Dass es an fehlerhaften Baustoffen gelegen hat, bezweifelt man beim Bundesamt für Materialprüfung angesichts der möglichen Folgen: "Die Verwendung von nicht zugelassenen Materialien kann strafbar sein." Der Hamburger Architekt vermutet den Fehler an anderer Stelle. Er glaubt, dass die Baufirma einen folgenschweren Fehler gemacht hat: "Die haben wahrscheinlich vergessen, eine Schraube festzuziehen."

Stahlträger der Fassade war unbefestigt

Mittlerweile wurde heftige Kritik an Bahnchef Hartmut Mehdorn und dem Hauptbahnhof laut. Die Orkanschäden seien ein Beleg für Pfusch und das nicht hinnehmbare Versagen Mehdorns und der zuständigen Bauüberwachung, erklärte die Berliner Grünen-Fraktion. "Herrn Mehdorn geht Schnelligkeit vor Sorgfalt, Prestige vor Sicherheit." Die FDP-Fraktion sprach indes vom Hauptbahnhof als der "Achillesferse" der Berliner und des überregionalen Schienenverkehrs. Trotz der Kritik gab es aber keine grundsätzlichen Sicherheitsbedenken. Fakt ist jedoch, dass die Stahlträger der Fassade nicht befestigt waren, sondern nur auf kleinen Verstrebungen lagen - aus architektonischen Gründen, wie die Bahn mittlerweile eingestehen musste.

"Kathedrale des Reisens"

Der neue Berliner Hauptbahnhof wurde im Mai 2006 eröffnet und gilt als der teuerste Bahnhofsneubau seit 1945. Das Prestigeobjekt mit Einkaufszentrum kostete rund 700 Millionen Euro. Blickfang in dem von Meinhard von Gerkan entworfenen Ensembles in der Nähe des Kanzleramtes sind die gläsernen Hallendächer. Bei der Fußball-Weltmeisterschaft im Sommer hat sich der Bahnhof als Verkehrsknotenpunkt der Hauptstadt bewährt.

Der Hauptbahnhof mit seiner spektakulären Architektur über fünf Geschosse galt bei seiner Eröffnung als "Meisterleistung moderner Ingenieurbaukunst", manche Besucher schwärmten von einer "Kathedrale des Reisens". Er ist der Nachfolgebau des Lehrter Kopfbahnhofs, der von 1871 bis 1959 an dieser Stelle stand.
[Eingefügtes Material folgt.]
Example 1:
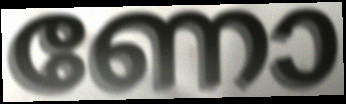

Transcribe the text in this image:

ണോ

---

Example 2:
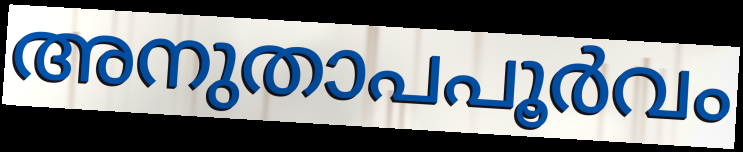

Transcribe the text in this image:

അനുതാപപൂർവം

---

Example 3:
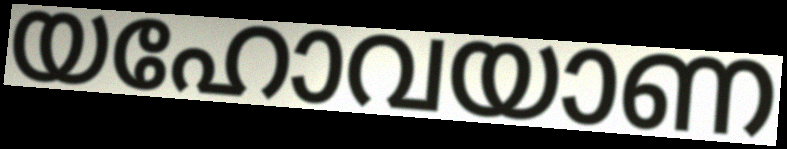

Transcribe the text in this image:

യഹോവയാണ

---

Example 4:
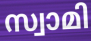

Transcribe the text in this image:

സ്വാമി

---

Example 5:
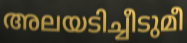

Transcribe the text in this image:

അലയടിച്ചീടുമീ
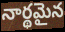
నార్థమైన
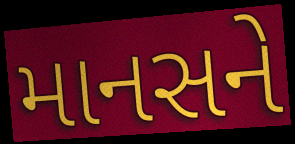
માનસને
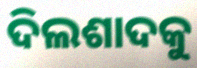
ଦିଲଶାଦକୁ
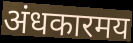
अंधकारमय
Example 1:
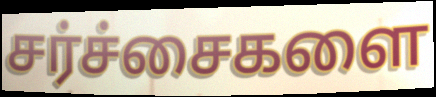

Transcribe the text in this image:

சர்ச்சைகளை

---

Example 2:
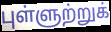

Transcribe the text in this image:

புள்ளுற்றுக்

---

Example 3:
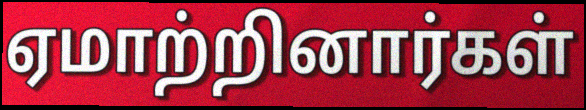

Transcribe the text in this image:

ஏமாற்றினார்கள்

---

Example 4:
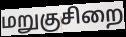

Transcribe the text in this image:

மறுகுசிறை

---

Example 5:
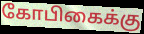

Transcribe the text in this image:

கோபிகைக்கு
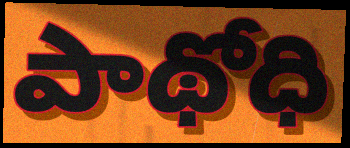
పాథోధి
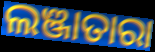
ଲଞ୍ଜାତାରା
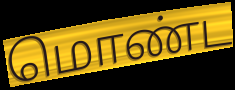
மொண்ட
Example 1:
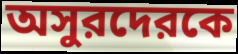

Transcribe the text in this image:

অসুরদেরকে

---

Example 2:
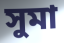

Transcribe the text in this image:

সুমা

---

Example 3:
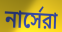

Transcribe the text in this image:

Amoklauf überschattete Einweihung

In einem Rechtsstreit gegen die Bahn hat sich Architekt von Gerkan nicht nur gegen die Veränderung der ursprünglich von ihm geplanten Gewölbedecke im Untergeschoss gewehrt, sondern auch moniert, dass das Glasdach um 100 Meter verkürzt wurde. In dem Urheberrechtsstreit wurde die Deutsche Bahn vom Berliner Landgericht verurteilt, eine eigenmächtig eingebaute Flachdecke im Untergeschoss zurückzubauen und die ursprüngliche Gewölbekonstruktion des Architekten einzuziehen. Die Bahn hat Berufung eingelegt.

Die Eröffnungsfeier für den Berliner Hauptbahnhof Ende Mai wurde vom Amoklauf eines Jugendlichen überschattet, der in der Menge mit einem Messer auf zahlreiche Menschen einstach.